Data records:

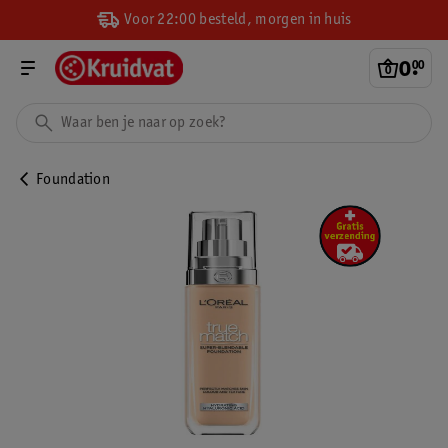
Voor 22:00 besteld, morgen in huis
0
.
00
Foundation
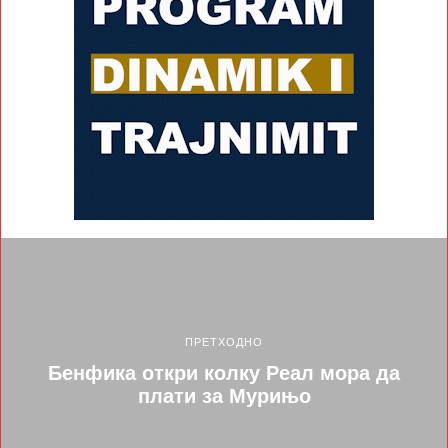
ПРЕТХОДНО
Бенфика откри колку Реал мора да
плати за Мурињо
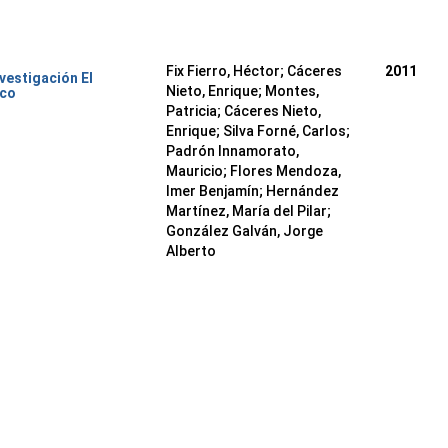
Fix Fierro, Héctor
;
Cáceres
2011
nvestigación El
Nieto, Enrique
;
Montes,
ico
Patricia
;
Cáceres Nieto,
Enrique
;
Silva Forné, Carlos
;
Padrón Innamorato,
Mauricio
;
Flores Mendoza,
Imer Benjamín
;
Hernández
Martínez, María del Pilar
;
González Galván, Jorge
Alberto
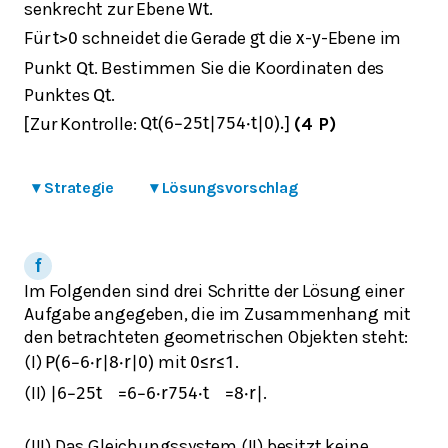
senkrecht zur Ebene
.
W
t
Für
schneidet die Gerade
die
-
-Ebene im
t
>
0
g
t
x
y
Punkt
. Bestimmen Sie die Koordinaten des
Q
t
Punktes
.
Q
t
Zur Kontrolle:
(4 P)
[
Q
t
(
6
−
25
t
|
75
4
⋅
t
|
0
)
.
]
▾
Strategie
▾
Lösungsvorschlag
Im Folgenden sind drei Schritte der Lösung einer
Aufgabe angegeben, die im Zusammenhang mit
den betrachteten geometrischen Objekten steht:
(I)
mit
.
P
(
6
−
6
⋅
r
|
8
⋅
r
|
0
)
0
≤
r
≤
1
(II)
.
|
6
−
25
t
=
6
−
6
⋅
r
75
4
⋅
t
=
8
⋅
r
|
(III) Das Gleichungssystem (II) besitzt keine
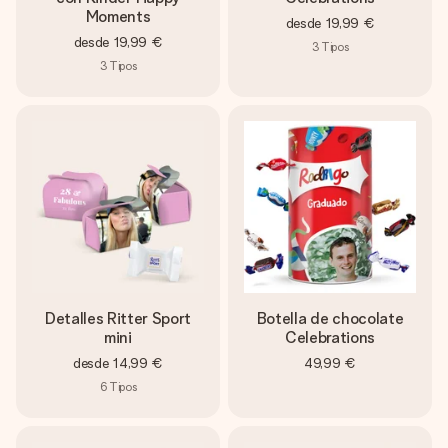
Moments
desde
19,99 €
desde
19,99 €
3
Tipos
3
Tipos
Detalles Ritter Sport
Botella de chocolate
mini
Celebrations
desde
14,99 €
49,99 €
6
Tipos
...
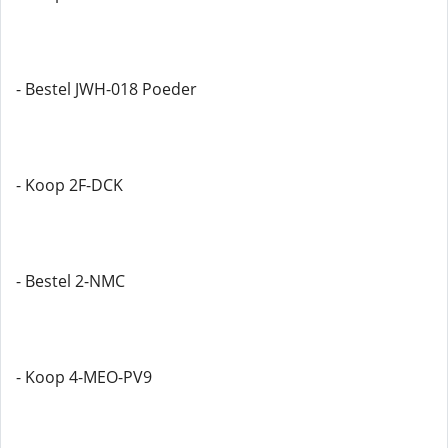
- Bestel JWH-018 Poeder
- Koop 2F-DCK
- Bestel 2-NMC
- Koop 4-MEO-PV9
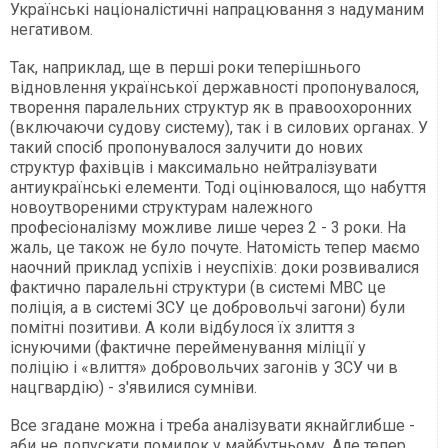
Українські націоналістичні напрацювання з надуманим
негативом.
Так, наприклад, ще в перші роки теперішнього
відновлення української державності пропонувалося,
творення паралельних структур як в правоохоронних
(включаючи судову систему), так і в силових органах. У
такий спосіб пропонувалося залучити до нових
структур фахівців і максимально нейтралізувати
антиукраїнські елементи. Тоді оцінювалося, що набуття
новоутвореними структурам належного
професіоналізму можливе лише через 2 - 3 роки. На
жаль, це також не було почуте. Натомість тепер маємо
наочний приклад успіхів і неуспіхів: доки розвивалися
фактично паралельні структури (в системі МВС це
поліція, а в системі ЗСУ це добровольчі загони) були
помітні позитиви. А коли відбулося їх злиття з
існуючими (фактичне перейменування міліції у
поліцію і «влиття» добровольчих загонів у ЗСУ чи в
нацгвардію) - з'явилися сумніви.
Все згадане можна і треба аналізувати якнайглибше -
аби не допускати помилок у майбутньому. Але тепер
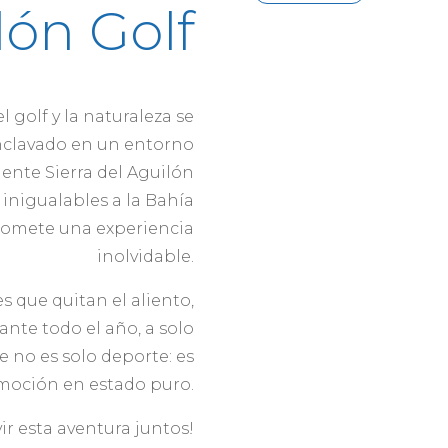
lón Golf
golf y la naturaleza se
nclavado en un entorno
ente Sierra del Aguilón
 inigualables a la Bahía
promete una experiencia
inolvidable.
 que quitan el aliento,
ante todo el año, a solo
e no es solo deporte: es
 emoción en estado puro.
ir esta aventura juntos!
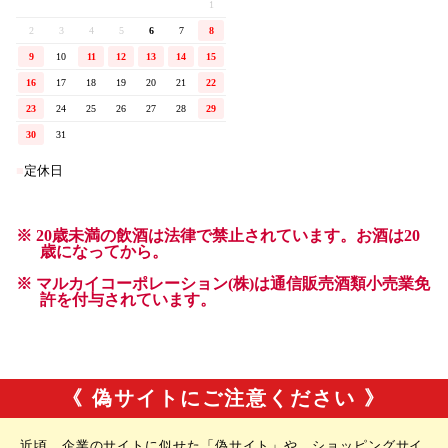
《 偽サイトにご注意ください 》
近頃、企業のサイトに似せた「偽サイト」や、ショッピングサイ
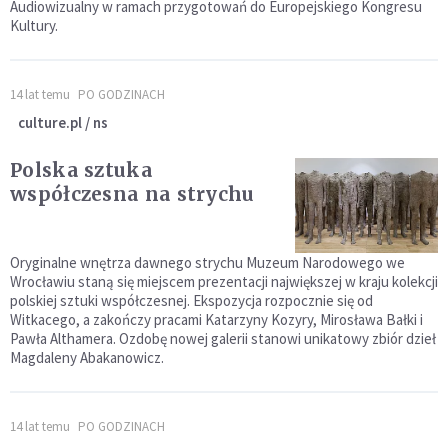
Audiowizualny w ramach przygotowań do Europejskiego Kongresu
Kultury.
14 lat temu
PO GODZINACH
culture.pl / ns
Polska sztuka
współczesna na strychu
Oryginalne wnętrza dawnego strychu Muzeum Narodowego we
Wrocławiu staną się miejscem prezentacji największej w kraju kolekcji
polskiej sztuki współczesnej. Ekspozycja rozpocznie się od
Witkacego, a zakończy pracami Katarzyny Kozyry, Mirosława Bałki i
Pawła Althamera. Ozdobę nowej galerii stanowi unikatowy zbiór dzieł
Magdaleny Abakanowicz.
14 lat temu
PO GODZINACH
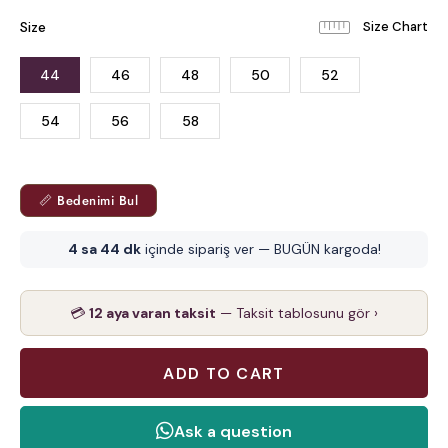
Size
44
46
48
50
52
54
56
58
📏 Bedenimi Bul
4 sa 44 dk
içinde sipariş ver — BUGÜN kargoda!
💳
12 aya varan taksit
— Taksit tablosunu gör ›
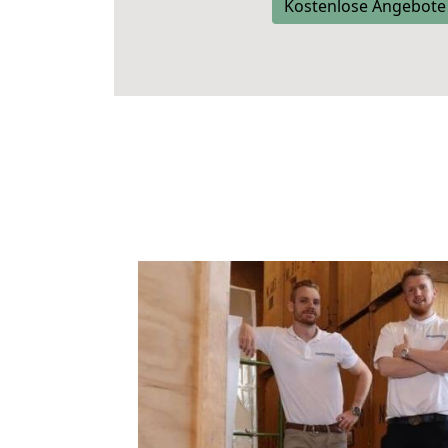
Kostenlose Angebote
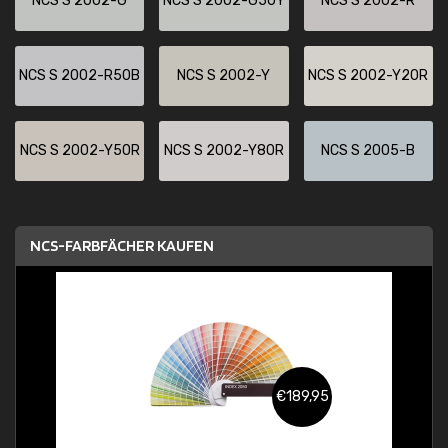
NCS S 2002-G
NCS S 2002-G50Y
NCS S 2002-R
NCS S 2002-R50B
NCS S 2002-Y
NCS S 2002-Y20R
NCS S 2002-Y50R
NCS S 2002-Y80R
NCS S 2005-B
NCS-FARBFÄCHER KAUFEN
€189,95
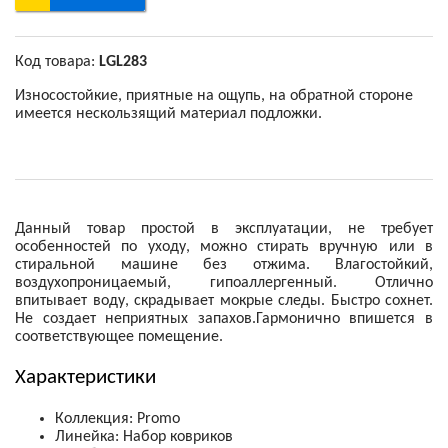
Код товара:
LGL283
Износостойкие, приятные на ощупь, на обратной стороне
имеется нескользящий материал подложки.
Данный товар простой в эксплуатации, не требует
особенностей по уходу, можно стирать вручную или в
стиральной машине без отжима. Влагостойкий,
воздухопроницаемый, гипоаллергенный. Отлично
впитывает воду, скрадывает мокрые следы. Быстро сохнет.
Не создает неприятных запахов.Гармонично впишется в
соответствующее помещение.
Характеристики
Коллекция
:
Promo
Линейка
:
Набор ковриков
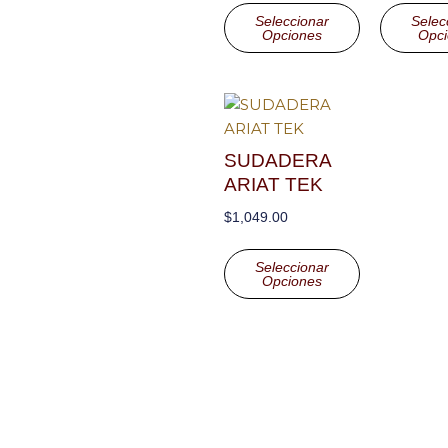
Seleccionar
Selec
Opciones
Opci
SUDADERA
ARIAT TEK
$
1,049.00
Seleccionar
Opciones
...
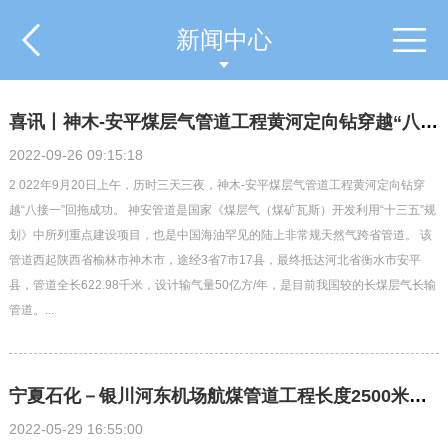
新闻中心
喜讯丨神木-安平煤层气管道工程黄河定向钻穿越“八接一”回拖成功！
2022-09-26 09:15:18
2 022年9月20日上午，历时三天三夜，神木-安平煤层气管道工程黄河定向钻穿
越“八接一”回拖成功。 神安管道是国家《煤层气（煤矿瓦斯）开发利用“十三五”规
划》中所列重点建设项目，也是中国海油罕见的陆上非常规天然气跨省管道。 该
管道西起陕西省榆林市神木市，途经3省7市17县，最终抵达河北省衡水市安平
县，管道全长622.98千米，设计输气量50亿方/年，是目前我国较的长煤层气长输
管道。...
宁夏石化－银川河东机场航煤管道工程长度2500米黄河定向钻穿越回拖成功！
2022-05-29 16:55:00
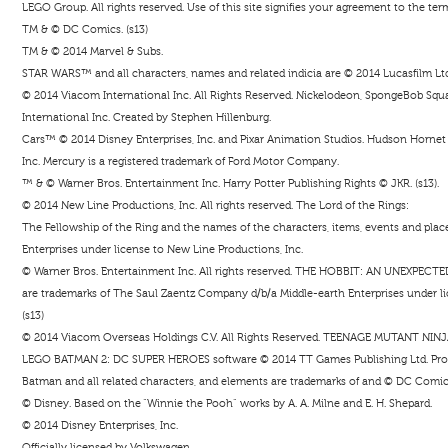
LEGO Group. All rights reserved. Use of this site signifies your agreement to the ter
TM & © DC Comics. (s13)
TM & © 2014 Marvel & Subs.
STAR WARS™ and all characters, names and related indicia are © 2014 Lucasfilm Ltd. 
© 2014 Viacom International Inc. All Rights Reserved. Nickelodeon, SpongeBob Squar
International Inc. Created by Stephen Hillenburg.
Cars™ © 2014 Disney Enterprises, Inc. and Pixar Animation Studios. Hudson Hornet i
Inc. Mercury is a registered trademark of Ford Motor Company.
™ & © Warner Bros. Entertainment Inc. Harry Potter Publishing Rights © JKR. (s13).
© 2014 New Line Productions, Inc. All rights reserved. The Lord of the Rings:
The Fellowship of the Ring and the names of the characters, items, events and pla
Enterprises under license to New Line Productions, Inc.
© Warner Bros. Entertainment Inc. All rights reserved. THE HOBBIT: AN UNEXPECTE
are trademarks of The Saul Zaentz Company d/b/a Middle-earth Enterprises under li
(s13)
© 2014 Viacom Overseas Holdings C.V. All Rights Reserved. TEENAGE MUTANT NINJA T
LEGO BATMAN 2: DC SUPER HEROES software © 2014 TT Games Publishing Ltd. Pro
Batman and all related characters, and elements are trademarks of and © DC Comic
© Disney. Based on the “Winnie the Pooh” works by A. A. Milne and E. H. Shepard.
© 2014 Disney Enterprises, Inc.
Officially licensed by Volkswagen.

Work to be completed → With "Productions" as the word to match, copy each line of the records that has it.

Answer space →
© 2014 New Line Productions, Inc. All rights reserved. The Lord of the Rings:
Enterprises under license to New Line Productions, Inc.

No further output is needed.